Patriarchal tradition erased many of those listed here from textbooks for decades. Yet, scholars of recent decades have given justice to the erased and marginalized ones.

Expeditions
Early centuries of the Early Modern Period were marked by nonstop traveling and many expeditions, almost as if they were competing over who would ‘discover’ new lands and claim them.

Further, trade moved from the Mediterranean Sea to the Atlantic Ocean, resulting in the weakening of leading trading powers: the Republic of Venice and the Republic of Dubrovnik. New continents were "discovered" by the Portuguese, Dutch, Spanish, British, and French. Also, those kingdoms established colonies and brought spices and new crops to Europe, like corn. Nota bene: these continents were unknown to European countries, but they were always there.

Conquering continents continued in this period. After sailing across raging waves, James Cook arrived in Australia (not Austria!) on April 19th, 1770, giving Aboriginal people headaches. Ferdinand Magellan set sail around the world; he ended up in the Philippines, where he died.
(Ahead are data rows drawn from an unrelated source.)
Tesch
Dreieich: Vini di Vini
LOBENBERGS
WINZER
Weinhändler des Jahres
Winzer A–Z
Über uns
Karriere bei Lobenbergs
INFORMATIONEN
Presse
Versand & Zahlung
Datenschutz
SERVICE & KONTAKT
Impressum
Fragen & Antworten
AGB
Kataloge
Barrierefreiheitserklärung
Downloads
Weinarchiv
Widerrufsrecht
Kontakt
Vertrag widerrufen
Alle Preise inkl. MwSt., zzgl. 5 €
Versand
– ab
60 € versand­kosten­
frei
Africa’s southern tip was sailed around at the end of the 15th century. Two centuries later, Antarctica was discovered in the early 19th century, although Cook sailed the Antarctic Circle in 1773.

Many of those expeditions left traces in the oceans. Archaeologists are still examining and looking for sunken ships and their ‘treasures.’ Some are yet to be discovered. Maybe one of you will discover one!